Становлюсь на правый флангъ. Проѣзжаетъ Фитингофъ.
— Адъютантъ не знаетъ своего мѣста! кричитъ съ пѣною у рта начальникъ дивизіи: извольте стать передъ литаврщикомъ.
Переѣзжаю туда и думаю: наконецъ то, слава Богу.
Скачетъ Офенбергъ, самъ выѣзжавшій своихъ горячихъ лошадей. Покуда неукрощенная кобыла произвольно мѣняетъ ноги то справа, то слѣва въ галопѣ, — только и слышно: „здорово первый эскадронъ!“
И затѣмъ: „фуй Катька! фуй Катька!“
Доскакавши до меня онъ, попридержавъ лошадь, сказалъ: „адъютантъ не знаетъ своего мѣста! извольте встать на флангъ“.
Ковыляетъ шатающійся на свой лошадкѣ инспекторъ графъ Никитинъ.
— Ты батюшка адъютантъ, стань-ка на свое мѣсто передъ литаврщикомъ.
Такимъ образомъ инспекторъ спасъ меня отъ справедливаго замѣчанія царя, которому я не сталъ бы докладывать, что стою по личному приказанію его в—пр—а.
Къ этому церемоніальному маршу всѣ начальники частей готовились заблаговременно насколько могли, зная напередъ, что царь все видитъ. Думалъ и я между прочимъ, что у меня въ трубаческомъ взводѣ казалось бы все хорошо, начиная съ ненадѣваннаго, расшитаго золотыми галунами мундира литаврщика.

» Исходные данные
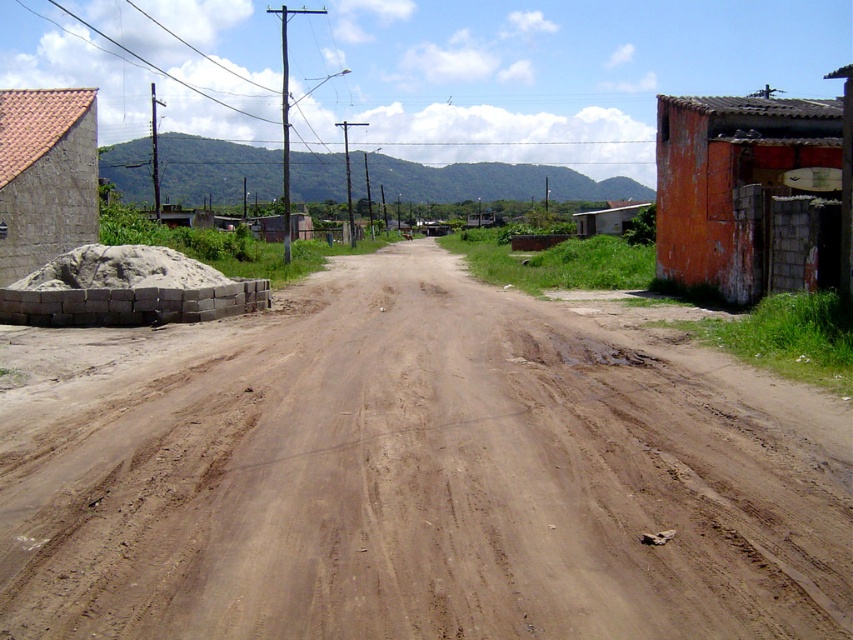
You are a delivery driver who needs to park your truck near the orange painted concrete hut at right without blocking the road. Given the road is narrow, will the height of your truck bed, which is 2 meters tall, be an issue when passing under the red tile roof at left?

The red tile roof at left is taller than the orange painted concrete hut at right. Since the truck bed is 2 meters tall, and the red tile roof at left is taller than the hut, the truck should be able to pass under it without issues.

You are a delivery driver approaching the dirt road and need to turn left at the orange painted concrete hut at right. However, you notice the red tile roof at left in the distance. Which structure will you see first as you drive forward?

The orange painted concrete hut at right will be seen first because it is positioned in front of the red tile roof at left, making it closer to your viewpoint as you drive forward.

» Цель задания
Ответьте по исходному тексту на три вопроса:
1. Где, по приказу начальника дивизии Фитингофа, должен был стать адъютант?
2. Куда велел адъютанту встать Офенберг?
3. Каким описан мундир литаврщика в трубаческом взводе?

» Ответ к заданию
1. Перед литаврщиком.
2. На фланг.
3. Ненадеванным, расшитым золотыми галунами.